Senate Republican Leader Mitch McConnell of Kentucky said the filibuster isn’t being overused by the minority. He said the problem is Democrats aren’t seeking Republican ideas before moving legislation to the floor and are blocking the minority’s ability to offer amendments.
“Rather than work with us on bipartisan solutions that reflect the concerns and input of our constituents and that therefore have a good chance of passing, Democrats blame the other side for obstruction, not only avoiding their own responsibilities as the majority party but handing the president a useful election-year theme,” McConnell said on the Senate floor.
Since the Democrats gained control of the Senate in 2007, the number of motions to end debate, known as cloture, has more than doubled to 276 in 2007-10 from 130 in 2003-06, when Republicans were in the majority, according to the Senate Historical Office. In the current Congress, 84 motions have been filed to date.
“It reflects the breakdown of any sense of collaboration between the Democrats and Republicans,” said Tobe Berkovitz, a professor of communication at Boston University. “Whichever party is out of power wields the filibuster like a mace. Whichever party is in power bemoans the degradation of Senate decorum due to the filibuster. This has made the world’s foremost deliberative body increasingly more dysfunctional.”
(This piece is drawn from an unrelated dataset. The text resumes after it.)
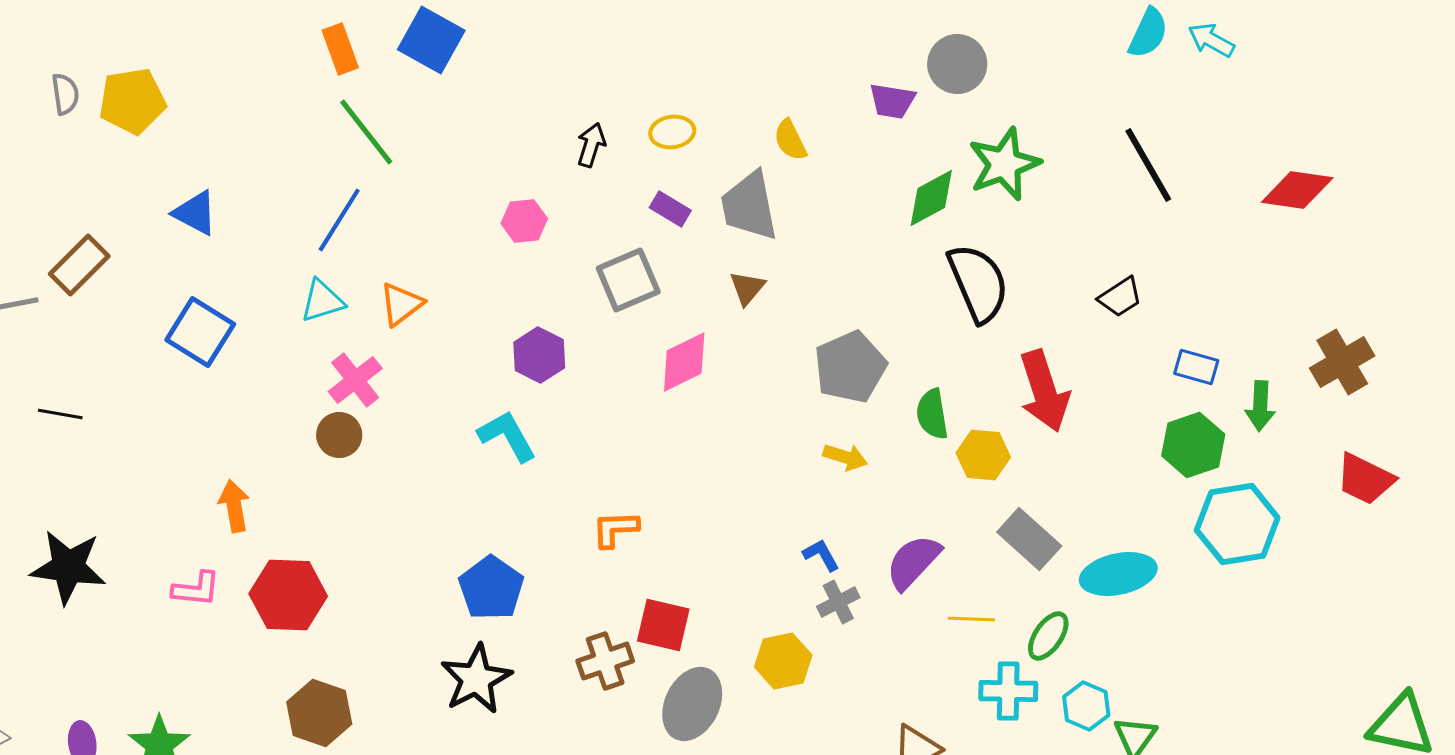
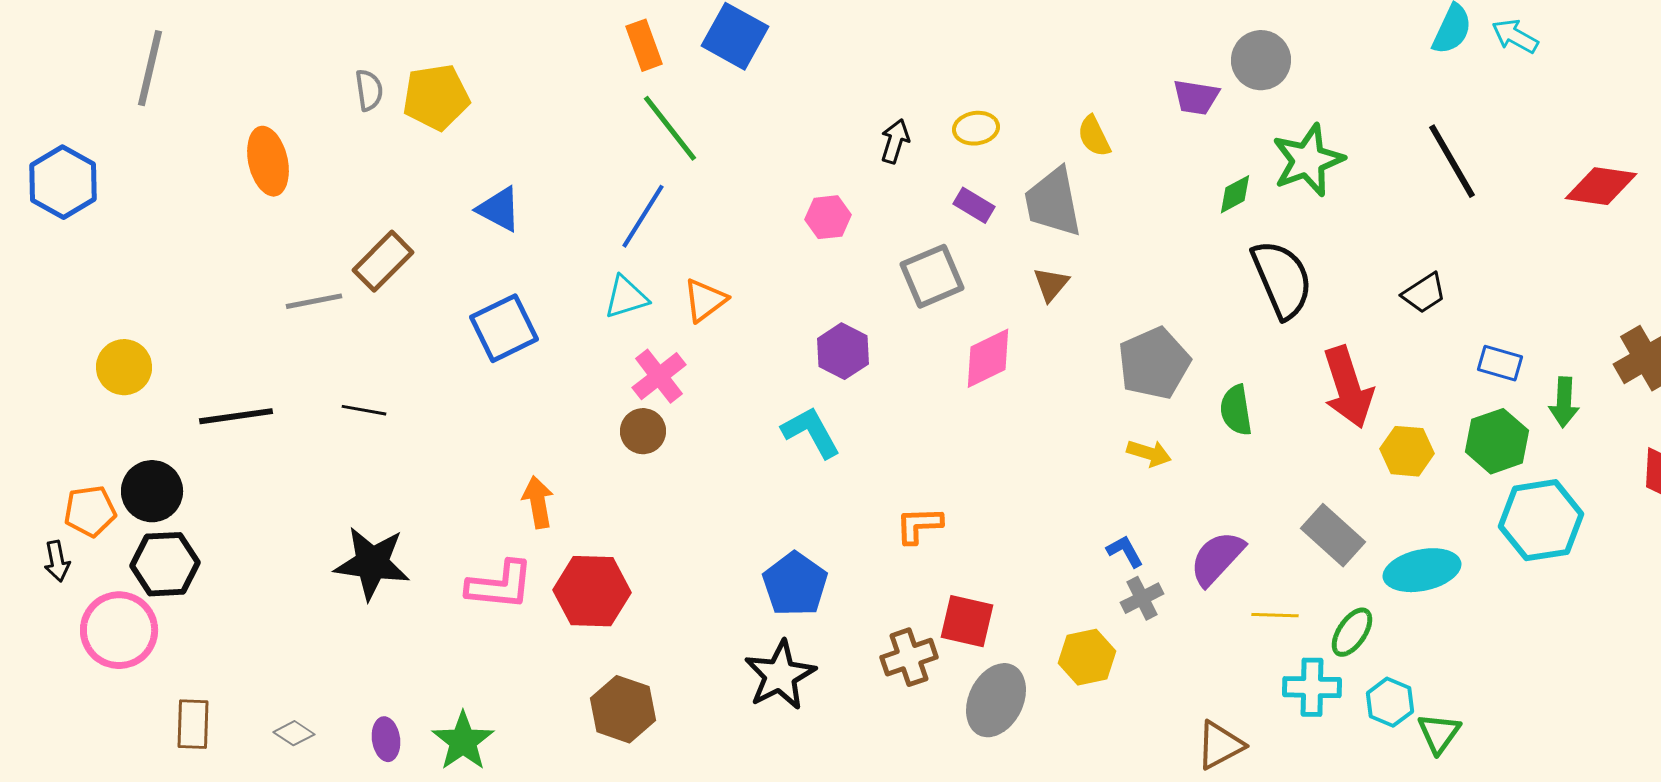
green diamond: (931, 198) -> (1235, 194), size x0.7
blue square: (200, 332) -> (504, 328), turned 32
yellow hexagon: (983, 455) -> (1407, 451), moved
pink L-shape: (196, 589) -> (500, 585), size x1.4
The increase in the use of the filibuster can be traced to the 103rd Congress in 1993-94, when Democrat Bill Clinton was president and the Senate Republican minority was led by Bob Dole of Kansas.
During that period, 80 motions for cloture were filed, more than ever before and a one-third increase from the previous two years. The mark was toppled with 82 cloture motions in the next two-year period after Republicans took control of both houses. That remained the record until the 110th Congress in 2007-08.
“Though it was never the debate-enhancing instrument that its defenders claim -- the most memorable filibusters appear in ‘Mr. Smith Goes to Washington’ screenplays and West Wing scripts, not on the Senate floor -- it was rightly considered a principled last resort,” said Rogan Kersh, associate dean at New York University’s Wagner School. “Now it is a routine first-strike option, effectively requiring a 60-vote supermajority for virtually any meaningful Senate action.”
Common Cause’s Edgar said the Constitution requires a two- thirds vote for specific actions such as overriding a presidential veto and ratifying treaties, not for passing bills.
“The Founding Fathers intended the House would vote by majority, the Senate would vote by majority and they’d go to a conference committee,” Edgar said. “If we want supermajority votes on other issues, have the Senate and House add them to the Constitution.”
Talk of changing the rules to limit filibusters so far hasn’t prompted either party to do so when controlling the Senate.
“All Senate rules exist because a majority believes that they are better off with the rules than without them,” said David Primo, a professor of political science at the University of Rochester in New York. “The majority party always complains about filibuster abuses, but they never get rid of it because they want the same protections when they are in the minority.”